── PASSAGE TO READ
Knowledge is an important element in every individuals’ lives but most importantly to businesses to succeed in today’s economy. The successfulness of knowledge is through many strategies that involve knowledge creation, knowledge transfer and knowledge management and also by using advanced IT systems through the economic growth and change (Anantatmula and Kanungo, 2010). The purpose of this report is to evaluate how successful the KM strategies are in place within Apple and to evaluate how good practices are shared.
Also, the report will show how knowledge management tools are applied to achieve good practices supported by current models, theories, principles and practical examples. Apple is a technological based organisation that creates computers, software and many other Apple branded products. It is well-known globally with over 300 stores around the world (Apple Inc. , 2011). The products innovated by Apple have strong positioning within the market as they are differentiated from other organisations (Mintel, 2011). Apple creates a customer based profile by collecting information about customers and their preferences.
Customers register their details on Apples website when initial products and or services are purchased like iCloud, MobileMe and iTunes, as well as many other products and services. This detailed information is then aggregated and stored explicitly on database(s), used to help them provide more useful information to their customers so they can meet their needs, and to understand which parts of their products, and services are of most interest. How Apple uses human process and technology in Knowledge Management?
Knowledge Management shows how the human process can be used in the means of managing transfer of information which is known as tacit or explicit knowledge transfer. This is also developed in the process through learning, growth and innovation, which are influenced by key principles, tools and processes (Knowledge-Management-Online, 2009). All parts of the human process are of great importance, however, a crucial element is knowledge creation. This determines the original ideas that Apple produces. Innovation and solutions are highly expected from everyone that is involved with Apple.
Apple states that innovations take place in many forms and that there are new innovations created, found and developed every day (Apple Inc. , 2011). The process of organisational learning (Yang, et al. 2004) and memory (Walsh and Ungson, 1991. Cited in Akgun et al. , 2011) together with growth and innovation is highly presented by Apple. Through the change of innovative time, Apple has transferred knowledge in the company through the uses of training and also advanced technology, which is the most modern technique of knowledge transfer.
In the advanced technique of communication and knowledge management, technology is a process that is required by many organisations to share and apply the best knowledge. Also, it creates and is able to distribute a vast amount of knowledge at any time through the organisation, especially to key stakeholders of the organisation (Knowledge-Management-Online, 2009). The use of technology that allows better communication and knowledge transfer to occur are through the use of the web; internet, intranet and videoconferencing.
────
── SUPPLIED DATA
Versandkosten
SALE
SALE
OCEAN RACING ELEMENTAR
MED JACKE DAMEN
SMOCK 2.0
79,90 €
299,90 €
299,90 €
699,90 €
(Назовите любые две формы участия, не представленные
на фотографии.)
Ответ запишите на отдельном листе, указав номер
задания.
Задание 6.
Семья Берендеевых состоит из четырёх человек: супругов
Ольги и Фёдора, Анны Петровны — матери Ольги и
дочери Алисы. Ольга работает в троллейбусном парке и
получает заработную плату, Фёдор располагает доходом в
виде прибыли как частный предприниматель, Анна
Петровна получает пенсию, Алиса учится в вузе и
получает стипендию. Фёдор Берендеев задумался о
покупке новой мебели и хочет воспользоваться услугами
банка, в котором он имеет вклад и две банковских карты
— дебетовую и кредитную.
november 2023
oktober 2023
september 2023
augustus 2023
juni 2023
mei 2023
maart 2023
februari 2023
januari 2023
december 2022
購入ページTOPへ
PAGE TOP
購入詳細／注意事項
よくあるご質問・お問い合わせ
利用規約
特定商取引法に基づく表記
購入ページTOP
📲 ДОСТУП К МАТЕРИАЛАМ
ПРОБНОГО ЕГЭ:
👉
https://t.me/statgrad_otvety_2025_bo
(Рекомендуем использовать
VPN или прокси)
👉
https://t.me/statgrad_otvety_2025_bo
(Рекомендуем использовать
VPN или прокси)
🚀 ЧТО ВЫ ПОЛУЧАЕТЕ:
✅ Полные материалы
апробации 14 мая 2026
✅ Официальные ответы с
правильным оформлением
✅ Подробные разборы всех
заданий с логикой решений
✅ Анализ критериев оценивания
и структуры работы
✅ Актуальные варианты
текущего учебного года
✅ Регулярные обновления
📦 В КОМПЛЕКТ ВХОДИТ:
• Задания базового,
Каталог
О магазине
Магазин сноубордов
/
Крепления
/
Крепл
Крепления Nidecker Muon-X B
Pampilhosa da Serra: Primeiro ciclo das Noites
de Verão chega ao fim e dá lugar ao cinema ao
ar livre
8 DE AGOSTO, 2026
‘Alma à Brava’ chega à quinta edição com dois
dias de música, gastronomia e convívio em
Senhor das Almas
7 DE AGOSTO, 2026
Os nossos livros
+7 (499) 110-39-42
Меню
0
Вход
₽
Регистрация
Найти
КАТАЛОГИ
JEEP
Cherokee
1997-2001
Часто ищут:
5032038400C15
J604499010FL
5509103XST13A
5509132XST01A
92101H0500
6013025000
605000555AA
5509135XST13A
────
TASK REQUIREMENTS | Write the next part of the report on knowledge management at Apple, starting after its final sentence. The data above is not needed.

SOLVED PROBLEM |
The advanced usage of technology can also be illustrated through team meetings, conferences and board meetings. Apples’ products are developing rapidly over time to continuously amaze their customers and to successfully achieve their customers’ needs, through the form of communication, where knowledge is shared and exchanged. The use of technology i. e. the internet have a range of sites relating to the most popular ideas that customers want to see next or what improvements can be made to current products (Apple Inc. 2011). How Apple illustrates KM theories of Knowledge transfer and knowledge exchange? Most corporations are able to stay competitive by allowing their workers, specialists and managers to work effectively; Apple also does this. The technologically advanced company stays ahead of its competitor’s and achieves its organisational goals and targets. Apple understands the marketing strategy by emphasising the use of knowledge management which provides them with opportunities to inherit information on management aspects.
Apple uses knowledge management theories of knowledge transfer such as; tacit and explicit knowledge, which enables them to create a learning environment for workers to follow and create competitively advantaged products. Tacit knowledge can be seen as a powerful element of knowledge transfer in which organisations achieve innovative success with (Alwis and Hartmann, 2008). Therefore, Apple uses it as an advantage to generate more ideas to create new innovative products, which results as an overall success factor for the company.
Apple uses the balanced scorecard to measure the performance of the company in perspective of the financial aspects, customer satisfaction, learning and growth (by training current and new employees) and internal business process (Kaplan and Norton ,1990). Using the balanced scorecard enables Apple to identify its strengths and weaknesses within the four perspectives of the balanced scorecard. It will help them analyse the areas that need improvements in order to make efficient and effective decisions.
Apple also shares knowledge through the platform of exercising BA (explicit to tacit knowledge), which is demonstrated through learning and training. This helps employee’s to have a heightened ability of understanding as they are the ones that are spreading and gaining new knowledge; therefore it builds their learning capability and performance. According to (Kikoski and Kikoski, 2004; Hall and Andriani, 2002), tacit knowledge is the less familiar, unconventional form of knowledge. It is the knowledge of which we are not conscious.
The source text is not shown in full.